If others pay the tax which is demanded of me, from sympathy with the State, they do but what they have already done in their own case, or rather they abet injustice to a greater extent than the State requires. If they pay a tax from a mistaken interest in the individual taxed, to save his going to jail, it is because they have not considered wisely how far they let their private feelings interfere with public good.

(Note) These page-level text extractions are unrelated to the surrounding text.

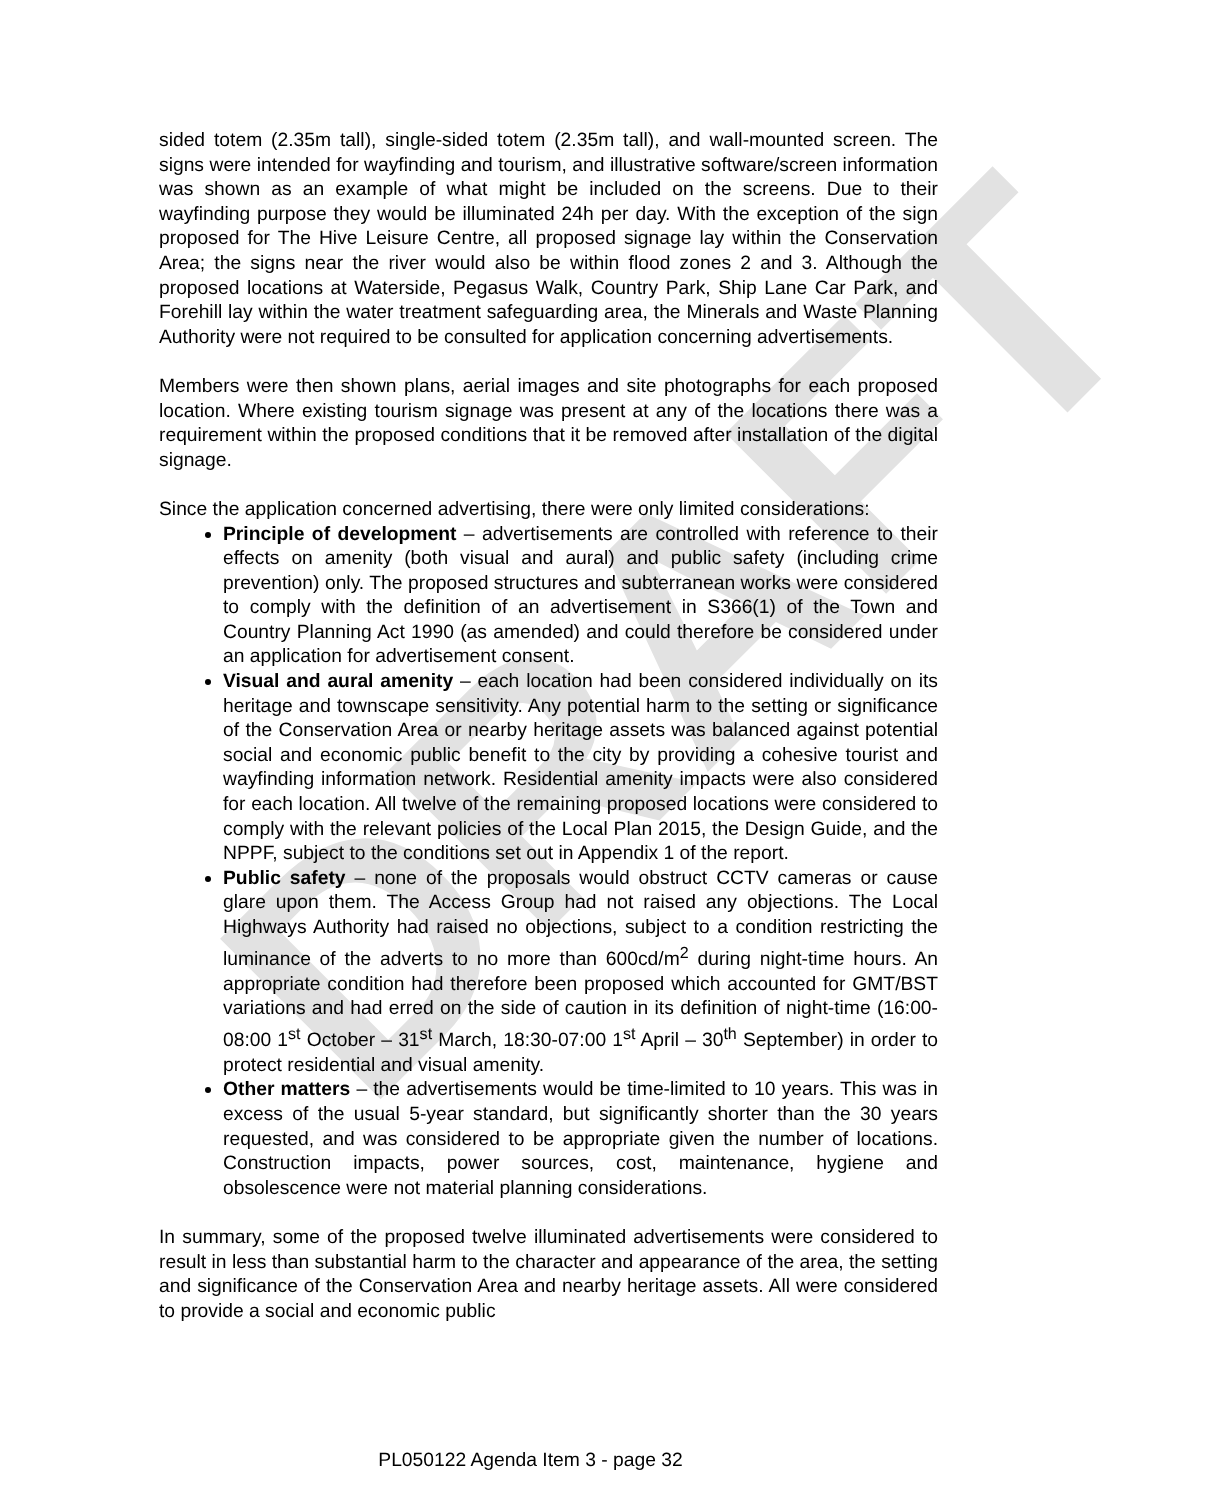DRAFT
sided totem (2.35m tall), single-sided totem (2.35m tall), and wall-mounted screen. The signs were intended for wayfinding and tourism, and illustrative software/screen information was shown as an example of what might be included on the screens. Due to their wayfinding purpose they would be illuminated 24h per day. With the exception of the sign proposed for The Hive Leisure Centre, all proposed signage lay within the Conservation Area; the signs near the river would also be within flood zones 2 and 3. Although the proposed locations at Waterside, Pegasus Walk, Country Park, Ship Lane Car Park, and Forehill lay within the water treatment safeguarding area, the Minerals and Waste Planning Authority were not required to be consulted for application concerning advertisements.
Members were then shown plans, aerial images and site photographs for each proposed location. Where existing tourism signage was present at any of the locations there was a requirement within the proposed conditions that it be removed after installation of the digital signage.
Since the application concerned advertising, there were only limited considerations:
Principle of development – advertisements are controlled with reference to their effects on amenity (both visual and aural) and public safety (including crime prevention) only. The proposed structures and subterranean works were considered to comply with the definition of an advertisement in S366(1) of the Town and Country Planning Act 1990 (as amended) and could therefore be considered under an application for advertisement consent.
Visual and aural amenity – each location had been considered individually on its heritage and townscape sensitivity. Any potential harm to the setting or significance of the Conservation Area or nearby heritage assets was balanced against potential social and economic public benefit to the city by providing a cohesive tourist and wayfinding information network. Residential amenity impacts were also considered for each location. All twelve of the remaining proposed locations were considered to comply with the relevant policies of the Local Plan 2015, the Design Guide, and the NPPF, subject to the conditions set out in Appendix 1 of the report.
Public safety – none of the proposals would obstruct CCTV cameras or cause glare upon them. The Access Group had not raised any objections. The Local Highways Authority had raised no objections, subject to a condition restricting the luminance of the adverts to no more than 600cd/m<sup>2</sup> during night-time hours. An appropriate condition had therefore been proposed which accounted for GMT/BST variations and had erred on the side of caution in its definition of night-time (16:00-08:00 1<sup>st</sup> October – 31<sup>st</sup> March, 18:30-07:00 1<sup>st</sup> April – 30<sup>th</sup> September) in order to protect residential and visual amenity.
Other matters – the advertisements would be time-limited to 10 years. This was in excess of the usual 5-year standard, but significantly shorter than the 30 years requested, and was considered to be appropriate given the number of locations. Construction impacts, power sources, cost, maintenance, hygiene and obsolescence were not material planning considerations.
In summary, some of the proposed twelve illuminated advertisements were considered to result in less than substantial harm to the character and appearance of the area, the setting and significance of the Conservation Area and nearby heritage assets. All were considered to provide a social and economic public
PL050122 Agenda Item 3 - page 32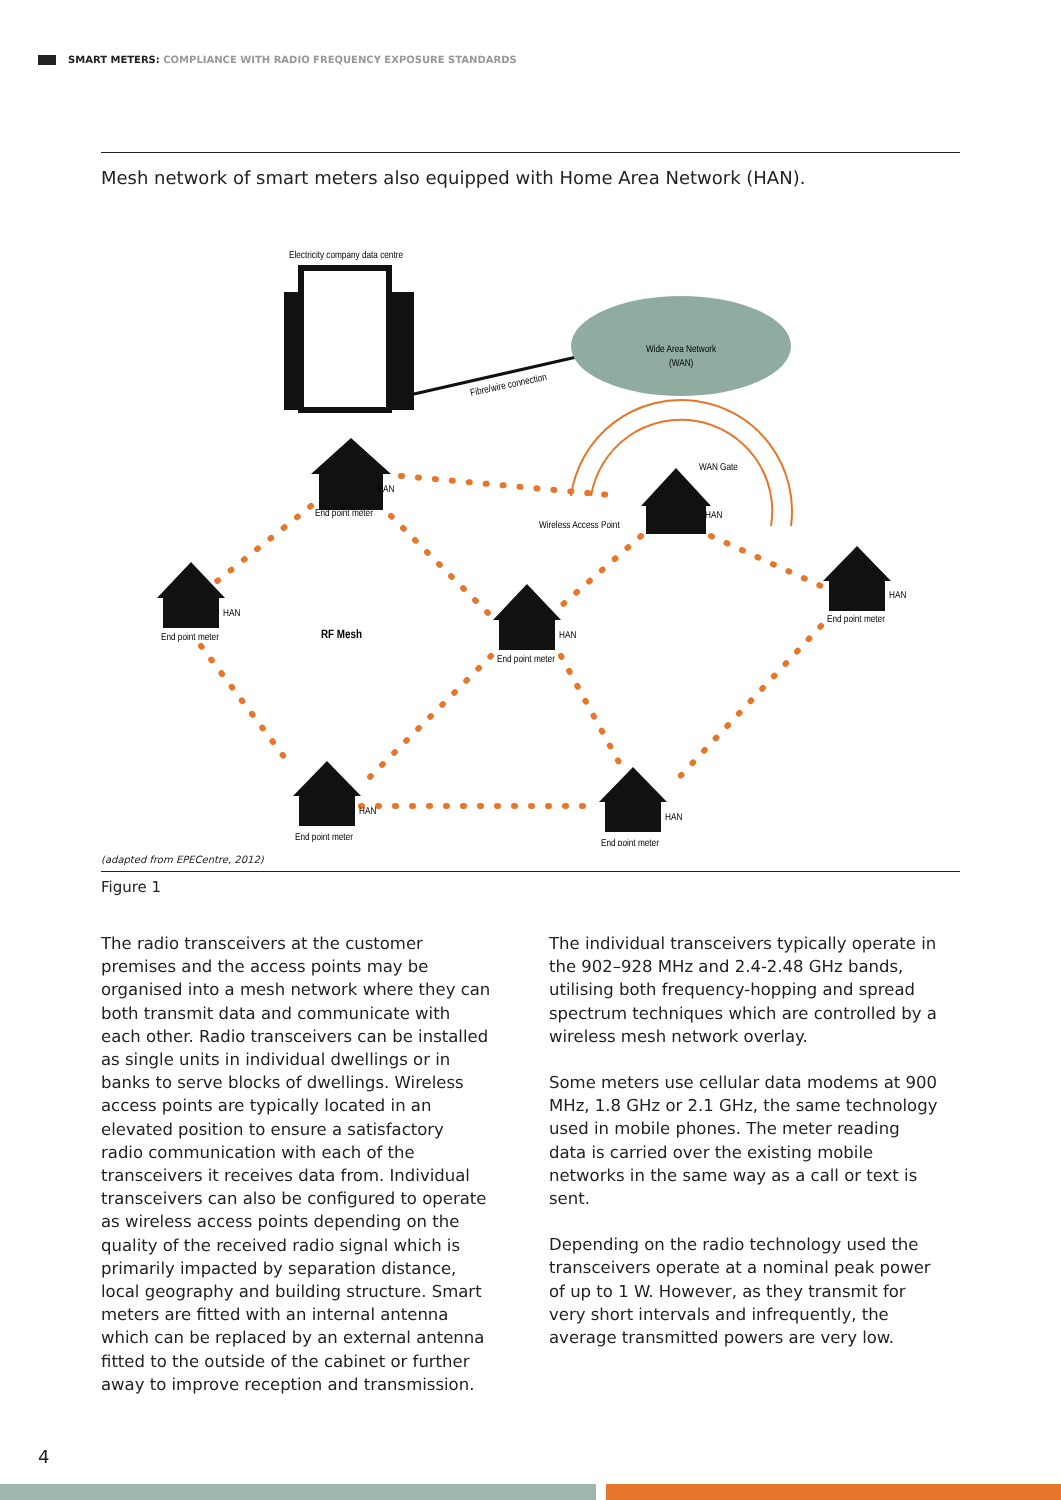SMART METERS: COMPLIANCE WITH RADIO FREQUENCY EXPOSURE STANDARDS
Mesh network of smart meters also equipped with Home Area Network (HAN).
Electricity company data centre
Fibre/wire connection
Wide Area Network
(WAN)
HAN
End point meter
Wireless Access Point
WAN Gate
HAN
HAN
End point meter
RF Mesh
HAN
End point meter
HAN
End point meter
HAN
End point meter
HAN
End point meter
(adapted from EPECentre, 2012)
Figure 1
The radio transceivers at the customer premises and the access points may be organised into a mesh network where they can both transmit data and communicate with each other. Radio transceivers can be installed as single units in individual dwellings or in banks to serve blocks of dwellings. Wireless access points are typically located in an elevated position to ensure a satisfactory radio communication with each of the transceivers it receives data from. Individual transceivers can also be configured to operate as wireless access points depending on the quality of the received radio signal which is primarily impacted by separation distance, local geography and building structure. Smart meters are fitted with an internal antenna which can be replaced by an external antenna fitted to the outside of the cabinet or further away to improve reception and transmission.
The individual transceivers typically operate in the 902–928 MHz and 2.4-2.48 GHz bands, utilising both frequency-hopping and spread spectrum techniques which are controlled by a wireless mesh network overlay.
Some meters use cellular data modems at 900 MHz, 1.8 GHz or 2.1 GHz, the same technology used in mobile phones. The meter reading data is carried over the existing mobile networks in the same way as a call or text is sent.
Depending on the radio technology used the transceivers operate at a nominal peak power of up to 1 W. However, as they transmit for very short intervals and infrequently, the average transmitted powers are very low.
4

This then, is my position at present. But one cannot be too much on his guard in such a case, lest his action be biased by obstinacy, or of an undue regard for the opinions of men. Let him see that he does only what belongs to himself and to the hour. I think sometimes, why, this people mean well; they are only ignorant; they would do better if they knew how; why give your neighbors this pain to treat you as they are not inclined to? But, I think again, this is no reason why I should do as they do, or permit others to suffer much greater pain of a different kind. Again, I sometimes say to myself, when many millions of men, without heat, without ill-will, without personal feeling of any kind, demand of you a few schillings only, without the possibility, such is their constitution, of retracting or altering their present demand, and without the possibility, on your side, of appeal to any other millions, why expose yourself to this overwhelming brute force? You do not resist cold and hunger, the winds and the waves, thus obstinately; you quietly submit to a thousand similar necessities. You do not put your head into the fire. But just in proportion as I regard this as not wholly a brute force, but partly a human force, and consider that I have relations to those millions as to so many millions of men, and not of mere brute or inanimate things, I see that appeal is possible, first and instantaneously, from them to the maker of them, and, from them to themselves. But, if I put my head deliberately into the fire, there is no appeal to the fire or to the Maker of fire, and I have only myself to blame. If I could convince myself that I have any right to be satisfied with men as they are, and to treat them accordingly, and not according, in some respects, to my requisitions and expectations of what they and I ought to be, then, like a good Musulman and fatalist, I should endeavor to be satisfied with things as they are, and say it is the will of God. And, above all, there is this difference between resisting this and a purely brute or natural force, that I can resist this, with some effect; but I cannot expect, like Orpheus, to change the nature of rocks and trees and beasts.
I do not wish to quarrel with any man or nation. I do not wish to split hairs, to make fine distinctions, or set myself up as better than my neighbors. I seek rather, I may say, even an excuse for conforming to the laws of the land. I am but too ready to conform to them.
Indeed I have reason to suspect myself on this head; and each year, as the tax-gatherer comes around, I find myself disposed to view the acts and position of the general and state governments, and the spirit of the people, to discover a pretext for conformity. I believe that the State will soon be able to take all my work of this sort out of my hands,
And then I shall be no better a patriot than my fellow- country- men. Seen from a lower point of view, the constitution,, with all its faults, is very good; the law and its courts are very respectable; even this State and this American government are, in many respects, very admirable and rare things, to be thankful for, such as a great many have described them; seen from a higher still, and the highest, who shall say what they are, or what they are worth looking at or thinking of at all?